The intent to be a growth moment for Jordan as he gained a greater understanding. However that’s also whats fun about stories is you can write them with one intention and then people take different meanings from things.
10) It is, but its also because a horrible event occurred which she is forced to face it. Without Smallara she would never feel this way.
11)I could see that happening but not how people would view it happening. As companies get a manifest log of who is in what shipment. She would just have Generitech not place a bid on the lot of littles Charity is in. So inevitably Preematech would get that lot. As while minor in the u.s. Preematech does get a small amount of us littles but they get most of their littles overseas where they have a larger foothold in varying markets.

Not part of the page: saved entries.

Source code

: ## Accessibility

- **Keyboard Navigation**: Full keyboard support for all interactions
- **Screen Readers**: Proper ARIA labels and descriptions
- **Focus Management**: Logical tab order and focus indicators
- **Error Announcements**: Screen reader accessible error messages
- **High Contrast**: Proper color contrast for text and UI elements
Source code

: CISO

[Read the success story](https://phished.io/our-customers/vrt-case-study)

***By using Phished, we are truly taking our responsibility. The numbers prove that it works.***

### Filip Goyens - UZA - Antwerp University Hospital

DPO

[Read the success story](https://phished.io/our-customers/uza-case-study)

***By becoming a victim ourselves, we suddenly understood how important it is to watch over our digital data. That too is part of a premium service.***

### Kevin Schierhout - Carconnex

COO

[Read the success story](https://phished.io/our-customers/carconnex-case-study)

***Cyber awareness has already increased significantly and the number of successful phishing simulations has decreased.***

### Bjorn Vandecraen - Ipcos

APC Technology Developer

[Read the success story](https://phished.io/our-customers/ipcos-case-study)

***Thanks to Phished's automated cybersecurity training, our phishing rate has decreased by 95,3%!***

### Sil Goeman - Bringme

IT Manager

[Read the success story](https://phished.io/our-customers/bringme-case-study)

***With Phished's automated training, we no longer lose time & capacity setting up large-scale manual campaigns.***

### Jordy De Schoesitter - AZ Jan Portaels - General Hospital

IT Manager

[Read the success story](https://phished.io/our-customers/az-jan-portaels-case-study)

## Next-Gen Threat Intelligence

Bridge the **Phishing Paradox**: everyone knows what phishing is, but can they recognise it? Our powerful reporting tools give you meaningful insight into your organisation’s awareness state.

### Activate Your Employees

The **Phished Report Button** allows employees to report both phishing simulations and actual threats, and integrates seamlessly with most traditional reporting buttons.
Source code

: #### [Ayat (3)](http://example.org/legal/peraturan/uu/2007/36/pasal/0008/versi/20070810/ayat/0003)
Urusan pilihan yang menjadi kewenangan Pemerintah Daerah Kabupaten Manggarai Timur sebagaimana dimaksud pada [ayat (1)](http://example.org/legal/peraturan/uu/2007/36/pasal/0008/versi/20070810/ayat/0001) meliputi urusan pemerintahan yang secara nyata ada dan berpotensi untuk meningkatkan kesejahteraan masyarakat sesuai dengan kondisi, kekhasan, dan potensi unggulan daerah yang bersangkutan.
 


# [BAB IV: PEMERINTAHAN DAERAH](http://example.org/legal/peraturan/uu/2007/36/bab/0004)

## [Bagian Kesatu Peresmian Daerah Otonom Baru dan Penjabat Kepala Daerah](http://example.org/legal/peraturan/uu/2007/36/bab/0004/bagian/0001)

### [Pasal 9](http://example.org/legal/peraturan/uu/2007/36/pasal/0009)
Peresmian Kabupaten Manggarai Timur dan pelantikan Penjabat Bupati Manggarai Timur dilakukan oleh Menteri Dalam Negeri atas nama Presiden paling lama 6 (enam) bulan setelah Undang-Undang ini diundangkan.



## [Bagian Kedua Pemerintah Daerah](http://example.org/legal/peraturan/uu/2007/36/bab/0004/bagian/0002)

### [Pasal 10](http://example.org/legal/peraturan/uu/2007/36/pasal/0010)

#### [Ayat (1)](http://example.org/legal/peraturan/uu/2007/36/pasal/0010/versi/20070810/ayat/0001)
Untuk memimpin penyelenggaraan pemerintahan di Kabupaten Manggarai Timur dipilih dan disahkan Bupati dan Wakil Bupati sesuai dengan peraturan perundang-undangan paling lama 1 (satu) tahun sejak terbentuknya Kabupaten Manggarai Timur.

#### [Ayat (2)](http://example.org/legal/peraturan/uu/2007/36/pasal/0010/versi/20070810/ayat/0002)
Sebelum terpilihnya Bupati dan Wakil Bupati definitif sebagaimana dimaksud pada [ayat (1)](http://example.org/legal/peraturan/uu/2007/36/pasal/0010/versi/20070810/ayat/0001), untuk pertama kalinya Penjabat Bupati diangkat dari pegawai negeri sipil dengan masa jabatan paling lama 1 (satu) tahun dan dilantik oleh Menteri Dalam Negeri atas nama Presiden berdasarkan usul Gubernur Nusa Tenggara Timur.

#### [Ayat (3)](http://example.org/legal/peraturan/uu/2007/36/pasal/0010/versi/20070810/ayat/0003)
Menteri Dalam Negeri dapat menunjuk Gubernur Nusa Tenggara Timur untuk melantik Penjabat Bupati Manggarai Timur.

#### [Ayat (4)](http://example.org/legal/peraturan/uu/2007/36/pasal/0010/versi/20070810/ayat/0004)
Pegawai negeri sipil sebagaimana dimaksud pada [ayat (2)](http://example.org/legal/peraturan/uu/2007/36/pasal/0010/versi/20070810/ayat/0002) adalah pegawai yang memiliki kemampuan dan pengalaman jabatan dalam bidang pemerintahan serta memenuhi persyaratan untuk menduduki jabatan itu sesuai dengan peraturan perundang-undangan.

As Generitech logistically would only be able to process so many littles at a time and being living beings they can’t just sit in a warehouse until they can be processes like a crate of laptops. so in times overflow other companies would be able to bid on a lot. I could see her doing that to Charities lot.
(11) You know that could be an interesting twist to Charity’s story to go to Preema Tech instead of Generitech, being reborn as a nicer little thanks to the memory suppression trojan program in their chips
Another could be ending up with a guardian or (hint, hint) a junior guardian with whom she has no connection for he new life as a little.
I will say the charity story is entirely written. Its 79 or 80 episodes. Im at work so i cant check.
I will leave you to find out what happens.
I do plan on exploring the preematech side of things more as I feel like i have neglected their development.
That’s 12 more weeks, or 3 months, of Charaty’s story; it’ll end on 25 September 2025 or 26 September 2025, assuming no breaks happen.
4) That’s on me, I took your words too literally.
6) I see, using Sara makes sense.
7) That’s true, I’m very much of the opinion Littles are fully people and Sara’s treatment of Jordan should be judged as harshly as Charity’s treatment of Sara. I hope karmic things start happening to her soon.
8) I specifically said Sara looks down on people how are a different species then her, Meaning Littles, the same way Charity looks down on poorer people. I agree Sara was probably affected by anti-Little propaganda, I also believe Charity was influenced to look down on poorer people the same way, by her parents or rich friends.
9) I could see that, But Sara did still make it harder than it needed to be. Sara could have actually helped him come to terms with it sooner but was too preoccupied with bullying (or “pranking”) to do so, no matter how you slice it, Sara was a factor that pushed him towards his attempt, just Like Charity pushed Sara towards her attempt.
10) Interesting, she needed Smallara to learn empathy and guilt.